Bombala Council v Smith

Case

[2005] NSWSC 382

28 April 2005

No judgment structure available for this case.

CITATION:

Bombala Council v Smith [2005] NSWSC 382

HEARING DATE(S): 22 April 2005
 
JUDGMENT DATE : 


28 April 2005

JURISDICTION:

Common Law Division

JUDGMENT OF:

Master Malpass at 1

DECISION:

The order of the Local Court is set aside; the matter is remitted to the Local Court for determination in accordance with law; the defendant is to pay the costs of the proceedings; if so entitled, the defendant is to have a certificate under the Suitors' Fund Act 1951.

CATCHWORDS:

Meaning of statutory offences - "hinders" and "obstructs" - non-compliance or failure to act which impedes or hampers - misdirection.

LEGISLATION CITED:

Noxious Weeds Act 1993, s54

CASES CITED:

Boon v Maher (unreported, NSWSC, 22 December 1986)
Towse v Bradley (1985) 14 ACrimR 408

PARTIES:

Bombala Council (Plaintiff)
Peter Lester Smith (Defendant)

FILE NUMBER(S):

SC 13032/04

COUNSEL:

Mr E Petersen (Plaintiff)
Mr W P Lowe (Defendant)

SOLICITORS:

Sautelle White (Plaintiff)
Gillis Delaney Brown (Defendant)

LOWER COURT JURISDICTION:

Local Court

LOWER COURT JUDICIAL OFFICER :

P Russell LCM


- 8 -

      IN THE SUPREME COURT
      OF NEW SOUTH WALES
      COMMON LAW DIVISION

      Master Malpass

      28 April 2005

      13032 of 2004 Bombala Council v Peter Lester Smith

      JUDGMENT

1 Master: The defendant is the owner of a property known as “Toorallie” (the property). The property is located within Bombala Shire. The plaintiff is the relevant local government authority.

2 The plaintiff purported to take action to carry out its statutory responsibilities. It was contended by the plaintiff that all of the paddocks on the property suffered from “nodding thistle” infestation. Such a thistle is a “noxious weed” within the meaning of the Noxious Weeds Act 1993 (the Act).

3 It is unnecessary to embark on a lengthy narrative of the relevant facts. It suffices to say that in the purported exercise of its statutory responsibilities under the Act, steps were taken by the plaintiff which were intended to effect the destruction of the infestation by the spraying of herbicides. This process involved the defendant being required to remove his stock so that the spraying could take place. Various notices were given to the defendant and other communication passed between the parties.

4 It appears that some paddocks were free of stock and the plaintiff was able to have them sprayed. Others could not be sprayed because the defendant did not remove his stock. This led to charges being brought against the defendant.

5 An Information was laid on 17 June 2003 and a summons was issued on the same day. It alleged an offence under s54(1)(b) of the Act. The alleged offence was in the following terms:-

          That on the 23/12/02 at Bibbenluke the State of New South Wales, the said Defendant, did hinder or obstruct an inspector or authorised officer from exercising a function conferred by the Act, to wit, the control of Nodding Thistle in paddocks on the property “Tourallie”.

**REQUIRED ACTIONS:**
A) Translate this sentence from the Bombala Council judgment into Spanish: "This led to charges being brought against the defendant."
B) From the Bombala Council judgment, return the passage starting with "Meaning of statutory" and going on through "Bombala Council (Plaintiff)", copied word for word.

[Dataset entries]

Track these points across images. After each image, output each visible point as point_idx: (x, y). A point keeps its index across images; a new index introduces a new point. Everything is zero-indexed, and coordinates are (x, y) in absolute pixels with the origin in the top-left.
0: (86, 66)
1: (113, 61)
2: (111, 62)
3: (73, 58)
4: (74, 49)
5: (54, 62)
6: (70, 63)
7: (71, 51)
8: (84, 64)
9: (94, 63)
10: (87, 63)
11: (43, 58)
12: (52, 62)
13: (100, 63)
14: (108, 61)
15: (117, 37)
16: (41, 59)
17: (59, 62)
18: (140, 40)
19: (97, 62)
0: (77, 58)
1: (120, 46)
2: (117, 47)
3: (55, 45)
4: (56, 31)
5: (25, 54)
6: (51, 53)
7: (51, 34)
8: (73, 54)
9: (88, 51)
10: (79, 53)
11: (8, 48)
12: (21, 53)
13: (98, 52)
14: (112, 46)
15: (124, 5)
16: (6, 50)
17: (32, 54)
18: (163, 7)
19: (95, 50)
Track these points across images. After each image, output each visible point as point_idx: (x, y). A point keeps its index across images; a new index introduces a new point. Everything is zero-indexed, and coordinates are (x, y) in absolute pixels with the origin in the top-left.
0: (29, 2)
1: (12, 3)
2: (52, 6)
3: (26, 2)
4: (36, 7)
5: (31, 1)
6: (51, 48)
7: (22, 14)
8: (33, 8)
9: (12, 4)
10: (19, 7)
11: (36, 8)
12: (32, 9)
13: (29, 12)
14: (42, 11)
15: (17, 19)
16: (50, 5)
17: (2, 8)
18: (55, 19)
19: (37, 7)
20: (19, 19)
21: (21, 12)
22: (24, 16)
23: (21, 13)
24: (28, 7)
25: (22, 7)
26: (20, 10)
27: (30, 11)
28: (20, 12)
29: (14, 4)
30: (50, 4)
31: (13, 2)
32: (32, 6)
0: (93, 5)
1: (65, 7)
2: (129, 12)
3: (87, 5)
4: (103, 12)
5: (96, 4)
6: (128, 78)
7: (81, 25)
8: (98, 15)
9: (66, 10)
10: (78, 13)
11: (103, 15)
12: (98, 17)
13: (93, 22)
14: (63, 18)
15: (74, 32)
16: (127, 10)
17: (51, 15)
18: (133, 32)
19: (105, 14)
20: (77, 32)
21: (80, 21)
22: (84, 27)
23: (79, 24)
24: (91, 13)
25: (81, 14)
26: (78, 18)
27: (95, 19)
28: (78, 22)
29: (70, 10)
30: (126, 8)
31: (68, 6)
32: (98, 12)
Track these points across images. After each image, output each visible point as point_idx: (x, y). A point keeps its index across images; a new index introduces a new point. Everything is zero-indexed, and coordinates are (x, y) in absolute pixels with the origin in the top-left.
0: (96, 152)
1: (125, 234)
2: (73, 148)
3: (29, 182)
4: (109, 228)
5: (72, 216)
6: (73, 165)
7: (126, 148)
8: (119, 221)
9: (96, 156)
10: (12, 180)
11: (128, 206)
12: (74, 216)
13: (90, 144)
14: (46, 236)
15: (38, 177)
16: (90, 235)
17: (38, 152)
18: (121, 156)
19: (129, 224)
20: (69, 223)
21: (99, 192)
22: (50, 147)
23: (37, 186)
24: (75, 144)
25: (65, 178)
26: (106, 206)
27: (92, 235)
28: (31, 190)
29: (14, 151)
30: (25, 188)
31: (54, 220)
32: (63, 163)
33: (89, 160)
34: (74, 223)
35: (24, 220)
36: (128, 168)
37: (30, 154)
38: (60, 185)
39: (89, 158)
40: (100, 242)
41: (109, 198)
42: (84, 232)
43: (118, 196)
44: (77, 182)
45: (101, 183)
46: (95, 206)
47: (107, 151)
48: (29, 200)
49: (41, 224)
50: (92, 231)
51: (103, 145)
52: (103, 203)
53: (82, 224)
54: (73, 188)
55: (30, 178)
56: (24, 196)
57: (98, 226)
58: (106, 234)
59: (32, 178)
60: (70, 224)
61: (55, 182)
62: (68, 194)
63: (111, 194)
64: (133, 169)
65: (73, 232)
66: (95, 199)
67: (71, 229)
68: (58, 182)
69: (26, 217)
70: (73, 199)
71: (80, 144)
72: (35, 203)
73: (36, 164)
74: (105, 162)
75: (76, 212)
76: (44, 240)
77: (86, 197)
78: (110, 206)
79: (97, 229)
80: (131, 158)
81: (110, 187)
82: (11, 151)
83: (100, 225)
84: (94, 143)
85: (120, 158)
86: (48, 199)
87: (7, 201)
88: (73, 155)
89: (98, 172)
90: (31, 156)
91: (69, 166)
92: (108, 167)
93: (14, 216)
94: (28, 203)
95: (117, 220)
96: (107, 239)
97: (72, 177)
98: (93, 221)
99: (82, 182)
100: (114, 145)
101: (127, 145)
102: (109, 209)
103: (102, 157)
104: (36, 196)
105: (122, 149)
* * *
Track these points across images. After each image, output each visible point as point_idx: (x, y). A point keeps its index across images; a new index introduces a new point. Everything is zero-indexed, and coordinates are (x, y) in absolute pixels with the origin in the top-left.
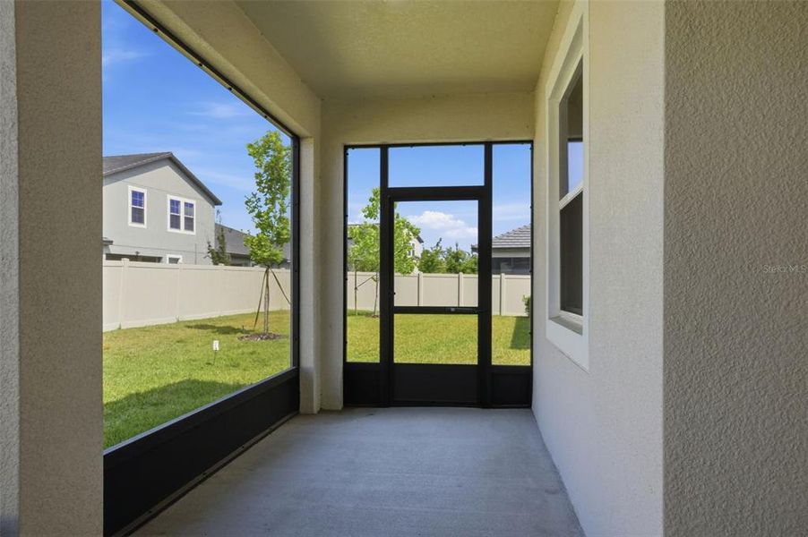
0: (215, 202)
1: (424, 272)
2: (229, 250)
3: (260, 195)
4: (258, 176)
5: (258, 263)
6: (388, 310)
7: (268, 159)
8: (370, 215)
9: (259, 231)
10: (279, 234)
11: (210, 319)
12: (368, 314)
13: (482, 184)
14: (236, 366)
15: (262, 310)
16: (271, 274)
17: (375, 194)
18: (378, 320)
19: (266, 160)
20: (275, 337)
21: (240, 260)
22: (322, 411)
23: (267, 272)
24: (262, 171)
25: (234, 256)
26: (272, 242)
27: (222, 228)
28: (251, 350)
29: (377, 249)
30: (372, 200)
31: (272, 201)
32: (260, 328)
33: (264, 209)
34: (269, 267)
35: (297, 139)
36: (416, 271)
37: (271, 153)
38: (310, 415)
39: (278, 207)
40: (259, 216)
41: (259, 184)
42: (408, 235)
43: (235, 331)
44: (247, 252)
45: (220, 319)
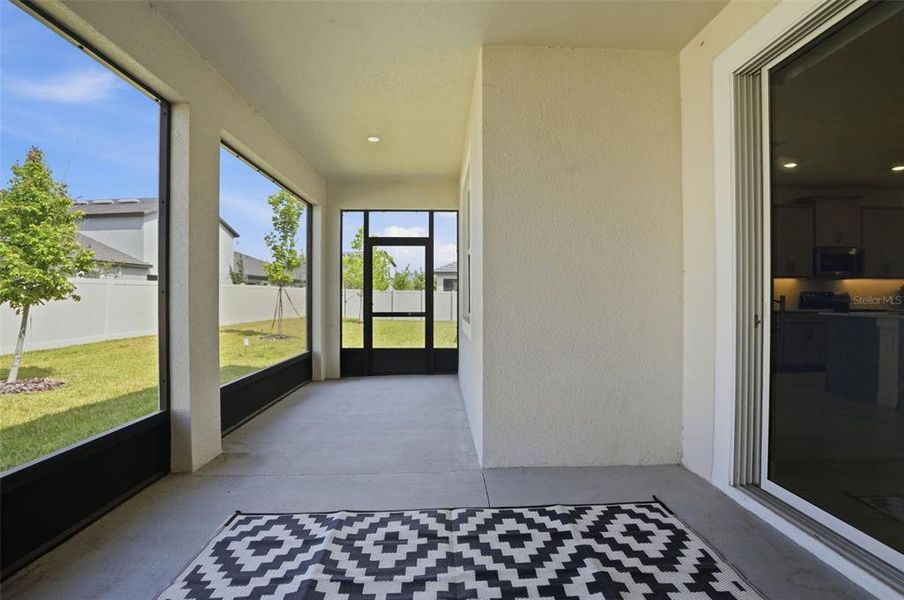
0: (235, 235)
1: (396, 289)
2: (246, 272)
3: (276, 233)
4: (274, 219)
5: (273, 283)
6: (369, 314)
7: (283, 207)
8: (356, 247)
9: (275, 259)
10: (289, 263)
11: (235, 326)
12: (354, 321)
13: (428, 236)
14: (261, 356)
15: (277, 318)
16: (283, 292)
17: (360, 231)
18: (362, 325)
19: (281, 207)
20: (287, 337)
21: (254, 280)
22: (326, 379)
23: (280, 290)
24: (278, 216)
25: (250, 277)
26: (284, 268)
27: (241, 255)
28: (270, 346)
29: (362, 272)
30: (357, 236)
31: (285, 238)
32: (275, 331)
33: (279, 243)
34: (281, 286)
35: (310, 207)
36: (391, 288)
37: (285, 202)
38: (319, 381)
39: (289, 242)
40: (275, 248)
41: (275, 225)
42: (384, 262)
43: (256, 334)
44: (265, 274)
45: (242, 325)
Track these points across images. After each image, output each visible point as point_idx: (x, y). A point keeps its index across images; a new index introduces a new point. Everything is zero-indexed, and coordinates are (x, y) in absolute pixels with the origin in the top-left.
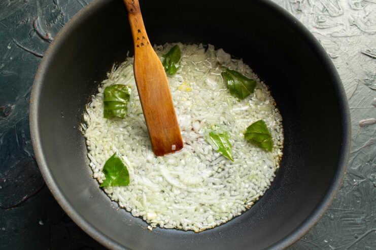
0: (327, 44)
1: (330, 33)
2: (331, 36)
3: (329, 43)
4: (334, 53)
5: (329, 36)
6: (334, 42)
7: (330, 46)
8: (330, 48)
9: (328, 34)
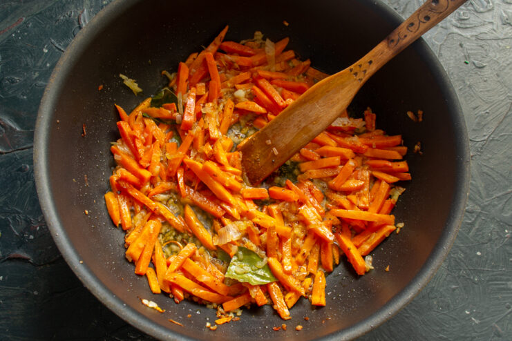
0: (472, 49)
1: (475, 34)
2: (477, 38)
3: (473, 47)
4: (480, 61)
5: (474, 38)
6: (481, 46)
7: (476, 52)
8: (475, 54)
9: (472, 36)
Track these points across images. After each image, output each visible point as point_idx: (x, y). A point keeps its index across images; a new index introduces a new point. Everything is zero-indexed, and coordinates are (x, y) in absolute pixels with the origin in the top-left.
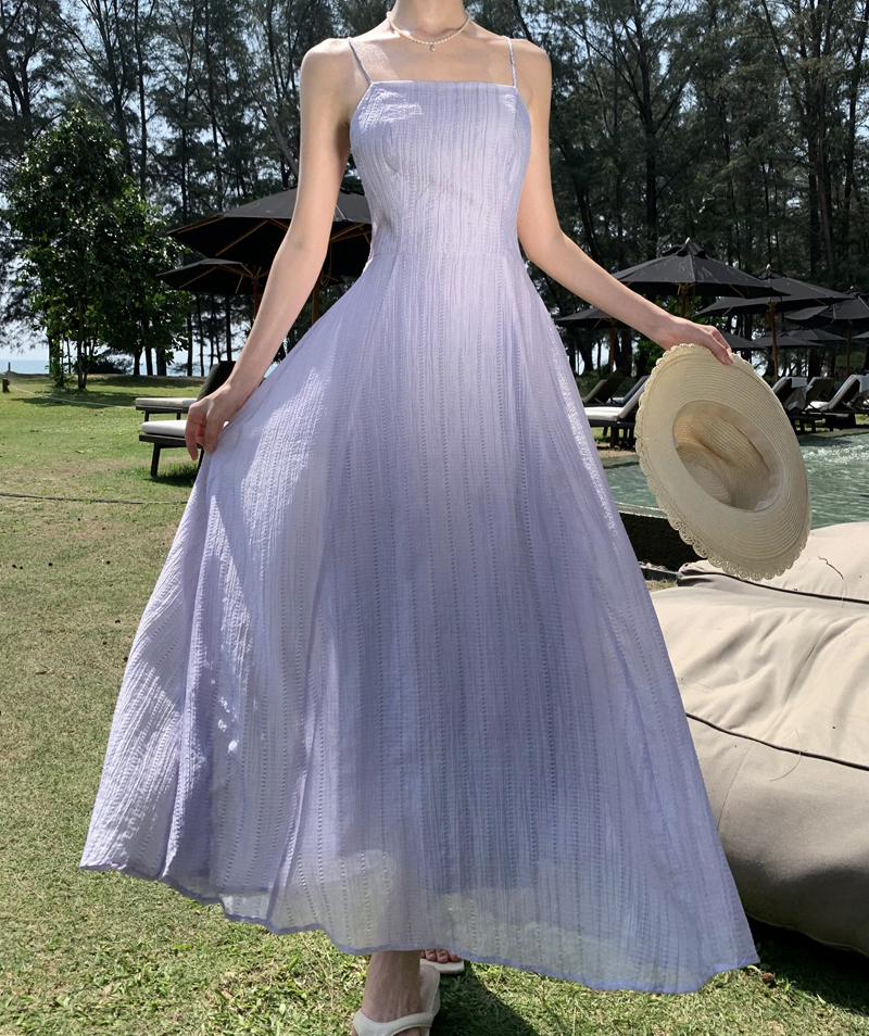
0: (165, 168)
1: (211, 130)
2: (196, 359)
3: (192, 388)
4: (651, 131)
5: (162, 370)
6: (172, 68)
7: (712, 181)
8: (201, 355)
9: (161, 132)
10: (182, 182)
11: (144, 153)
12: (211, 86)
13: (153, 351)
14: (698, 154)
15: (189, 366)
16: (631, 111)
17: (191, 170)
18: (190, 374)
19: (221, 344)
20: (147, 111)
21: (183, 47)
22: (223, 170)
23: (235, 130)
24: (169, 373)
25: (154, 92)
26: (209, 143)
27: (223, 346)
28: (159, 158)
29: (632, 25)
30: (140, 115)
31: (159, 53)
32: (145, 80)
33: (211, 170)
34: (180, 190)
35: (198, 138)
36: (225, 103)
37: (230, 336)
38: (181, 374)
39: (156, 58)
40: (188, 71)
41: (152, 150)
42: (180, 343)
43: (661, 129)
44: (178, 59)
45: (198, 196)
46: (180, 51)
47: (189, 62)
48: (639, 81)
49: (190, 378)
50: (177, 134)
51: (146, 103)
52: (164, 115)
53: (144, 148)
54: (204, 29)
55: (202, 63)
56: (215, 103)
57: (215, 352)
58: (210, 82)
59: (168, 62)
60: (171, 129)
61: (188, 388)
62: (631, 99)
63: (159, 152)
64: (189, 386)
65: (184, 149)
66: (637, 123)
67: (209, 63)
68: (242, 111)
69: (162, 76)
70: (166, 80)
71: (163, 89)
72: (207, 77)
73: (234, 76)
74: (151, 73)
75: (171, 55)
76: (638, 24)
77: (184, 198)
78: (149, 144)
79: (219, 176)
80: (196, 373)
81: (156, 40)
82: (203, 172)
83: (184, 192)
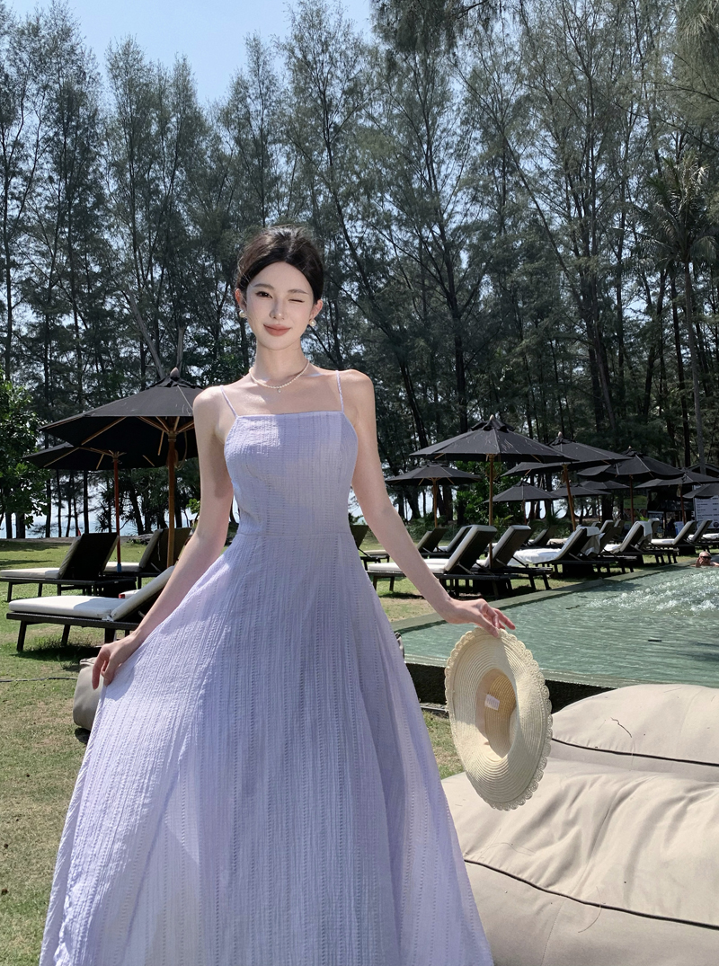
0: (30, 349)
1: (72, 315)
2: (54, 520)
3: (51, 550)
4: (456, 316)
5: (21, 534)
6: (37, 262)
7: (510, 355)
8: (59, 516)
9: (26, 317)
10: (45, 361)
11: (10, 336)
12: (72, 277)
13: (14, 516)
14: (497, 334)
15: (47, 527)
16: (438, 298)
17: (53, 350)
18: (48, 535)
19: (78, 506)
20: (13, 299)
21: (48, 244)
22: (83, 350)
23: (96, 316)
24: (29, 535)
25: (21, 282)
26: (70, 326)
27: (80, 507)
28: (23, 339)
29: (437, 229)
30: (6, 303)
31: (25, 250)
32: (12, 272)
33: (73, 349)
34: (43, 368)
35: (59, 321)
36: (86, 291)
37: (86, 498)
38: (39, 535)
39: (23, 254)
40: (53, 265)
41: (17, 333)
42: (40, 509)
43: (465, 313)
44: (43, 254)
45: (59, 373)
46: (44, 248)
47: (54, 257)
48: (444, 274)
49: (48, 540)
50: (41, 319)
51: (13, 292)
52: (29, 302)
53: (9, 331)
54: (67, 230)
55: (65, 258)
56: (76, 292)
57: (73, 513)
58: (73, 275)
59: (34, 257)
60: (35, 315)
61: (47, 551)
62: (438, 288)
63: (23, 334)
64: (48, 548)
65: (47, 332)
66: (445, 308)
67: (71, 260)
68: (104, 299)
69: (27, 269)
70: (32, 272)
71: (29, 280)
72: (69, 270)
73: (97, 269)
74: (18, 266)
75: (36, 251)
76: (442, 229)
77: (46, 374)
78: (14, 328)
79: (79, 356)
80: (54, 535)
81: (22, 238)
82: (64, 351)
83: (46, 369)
--
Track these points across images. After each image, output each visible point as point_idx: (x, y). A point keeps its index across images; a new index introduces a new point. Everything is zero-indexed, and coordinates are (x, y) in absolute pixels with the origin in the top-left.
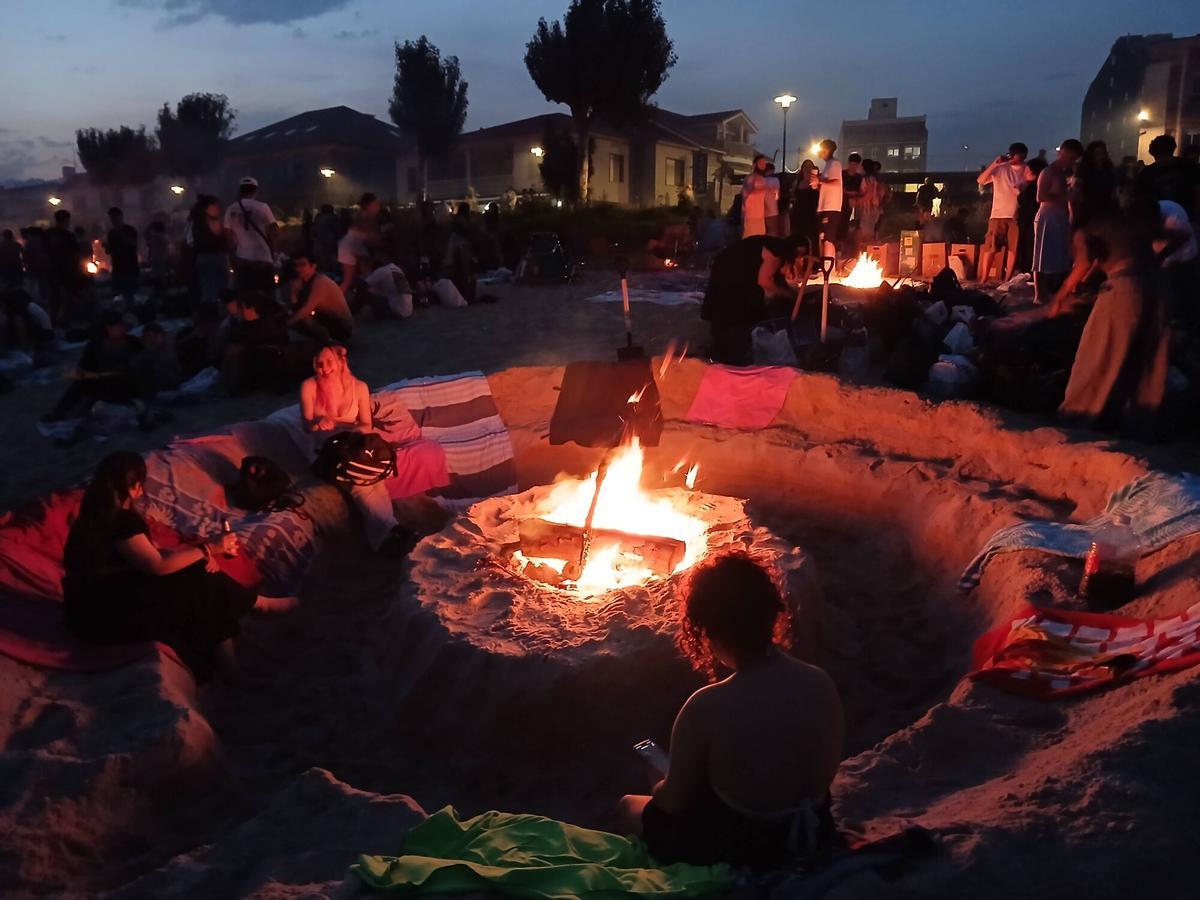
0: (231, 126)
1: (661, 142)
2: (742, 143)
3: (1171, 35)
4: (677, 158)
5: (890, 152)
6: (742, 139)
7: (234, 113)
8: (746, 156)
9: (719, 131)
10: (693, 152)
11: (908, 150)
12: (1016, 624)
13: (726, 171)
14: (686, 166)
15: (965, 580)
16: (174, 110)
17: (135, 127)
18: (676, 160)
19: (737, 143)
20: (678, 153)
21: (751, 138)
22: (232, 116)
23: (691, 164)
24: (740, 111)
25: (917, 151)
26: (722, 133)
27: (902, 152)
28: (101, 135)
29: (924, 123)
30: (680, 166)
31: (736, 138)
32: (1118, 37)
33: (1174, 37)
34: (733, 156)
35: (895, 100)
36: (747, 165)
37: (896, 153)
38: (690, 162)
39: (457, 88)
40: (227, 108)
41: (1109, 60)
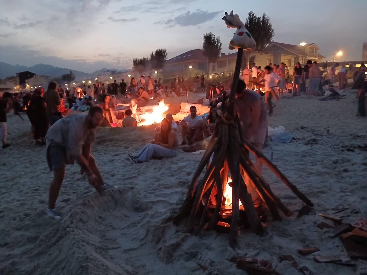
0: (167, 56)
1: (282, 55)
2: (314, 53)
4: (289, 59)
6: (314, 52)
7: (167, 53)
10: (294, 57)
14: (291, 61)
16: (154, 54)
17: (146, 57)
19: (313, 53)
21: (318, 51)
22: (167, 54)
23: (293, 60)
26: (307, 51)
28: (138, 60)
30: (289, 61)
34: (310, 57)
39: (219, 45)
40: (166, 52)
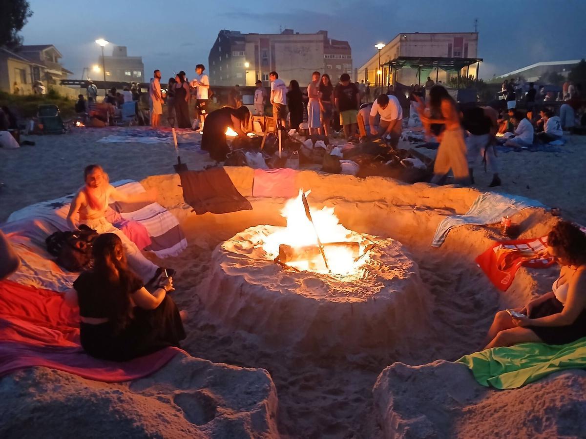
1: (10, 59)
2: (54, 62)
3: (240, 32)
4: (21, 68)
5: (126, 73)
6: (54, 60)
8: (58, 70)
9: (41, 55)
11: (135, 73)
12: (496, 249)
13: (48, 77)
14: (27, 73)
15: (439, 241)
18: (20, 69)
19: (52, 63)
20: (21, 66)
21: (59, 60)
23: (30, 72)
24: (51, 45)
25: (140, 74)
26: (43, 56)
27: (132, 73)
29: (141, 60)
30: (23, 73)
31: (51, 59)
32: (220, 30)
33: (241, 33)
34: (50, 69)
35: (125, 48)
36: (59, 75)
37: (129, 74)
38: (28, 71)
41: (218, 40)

**PER-TASK ANSWERS:**
A) Esto dio lugar a que se presentaran cargos contra el demandado.

B)
Meaning of statutory offences - "hinders" and "obstructs" - non-compliance or failure to act which impedes or hampers - misdirection.

LEGISLATION CITED:

Noxious Weeds Act 1993, s54

CASES CITED:

Boon v Maher (unreported, NSWSC, 22 December 1986)
Towse v Bradley (1985) 14 ACrimR 408

PARTIES:

Bombala Council (Plaintiff)